Janet Mills, of the Royal College of Music, and Susan O’Neill, of Keele University, asked 329 11-year-olds about their music lessons. They then asked an independent expert to rate the schools’ provision on a 10-point scale.

Boys agreed with the expert about the quality of music in all schools. But lessons judged to be merely “medium” by experts and boys were rated more highly by girls, suggesting the classes suited them better. Dr Mills said:

“In primary schools music has historically been very much a girls’ subject. There has been a lot of recorder playing and singing songs with fairly effeminate lyrics.

“In the ‘medium’ schools there was more recorder playing and girls will put up with it whereas boys are less tolerant.”

In the schools that won the highest ratings from the expert, there was also a difference between boys’ and girls’ perceptions. But this time girls had a lower opinion of the lessons.

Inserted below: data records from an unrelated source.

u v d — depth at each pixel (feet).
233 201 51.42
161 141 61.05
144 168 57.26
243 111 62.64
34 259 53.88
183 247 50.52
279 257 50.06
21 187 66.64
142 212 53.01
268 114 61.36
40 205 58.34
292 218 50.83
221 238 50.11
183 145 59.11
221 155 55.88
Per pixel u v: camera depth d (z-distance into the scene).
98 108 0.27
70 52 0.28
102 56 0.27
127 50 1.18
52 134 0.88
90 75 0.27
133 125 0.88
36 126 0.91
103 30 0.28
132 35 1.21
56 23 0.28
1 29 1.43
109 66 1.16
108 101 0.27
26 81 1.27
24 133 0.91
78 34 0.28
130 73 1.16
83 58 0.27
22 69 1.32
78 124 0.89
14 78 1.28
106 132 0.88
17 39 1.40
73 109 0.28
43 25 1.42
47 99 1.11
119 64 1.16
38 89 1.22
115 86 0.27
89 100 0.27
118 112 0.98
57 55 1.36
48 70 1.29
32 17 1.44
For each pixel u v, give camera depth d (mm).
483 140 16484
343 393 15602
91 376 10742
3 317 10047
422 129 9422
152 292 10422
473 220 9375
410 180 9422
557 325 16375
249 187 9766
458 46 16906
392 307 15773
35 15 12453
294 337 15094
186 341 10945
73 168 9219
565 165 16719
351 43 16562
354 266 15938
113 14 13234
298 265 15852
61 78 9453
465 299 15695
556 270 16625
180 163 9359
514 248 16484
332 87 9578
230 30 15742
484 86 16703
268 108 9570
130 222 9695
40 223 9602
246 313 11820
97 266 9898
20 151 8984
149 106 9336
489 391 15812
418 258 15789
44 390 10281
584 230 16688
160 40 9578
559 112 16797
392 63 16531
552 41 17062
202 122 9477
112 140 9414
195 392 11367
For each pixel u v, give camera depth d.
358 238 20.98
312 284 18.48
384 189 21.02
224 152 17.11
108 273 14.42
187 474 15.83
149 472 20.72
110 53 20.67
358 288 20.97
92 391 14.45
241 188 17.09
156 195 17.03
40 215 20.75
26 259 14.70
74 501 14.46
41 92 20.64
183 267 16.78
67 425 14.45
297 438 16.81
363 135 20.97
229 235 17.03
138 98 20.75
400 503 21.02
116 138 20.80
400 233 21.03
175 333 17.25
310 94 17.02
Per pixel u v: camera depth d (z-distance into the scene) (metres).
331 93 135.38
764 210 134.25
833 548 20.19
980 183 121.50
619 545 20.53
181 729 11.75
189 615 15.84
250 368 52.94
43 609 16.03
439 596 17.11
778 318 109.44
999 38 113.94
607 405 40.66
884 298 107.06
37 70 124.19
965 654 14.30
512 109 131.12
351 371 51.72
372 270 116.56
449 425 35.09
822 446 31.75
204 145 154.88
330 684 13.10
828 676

Dr Mills said that the girls in schools with high-quality music provision might feel their schools were doing less for them because they had less positive feed-back from teachers. All schools were rated on timetabled lessons, rather than optional after-school provision.

Schools marked as poor by the expert did little to involve children in music-making concentrating instead on rhythms and instruments such as the triangle. In these cases both boys and girls agreed that music was poorly done.

Children at the highest-rated schools composed and performed music on a range of instruments.

A separate report by Dr O’Neill published earlier this year found that children thought the recorder was “uncool”.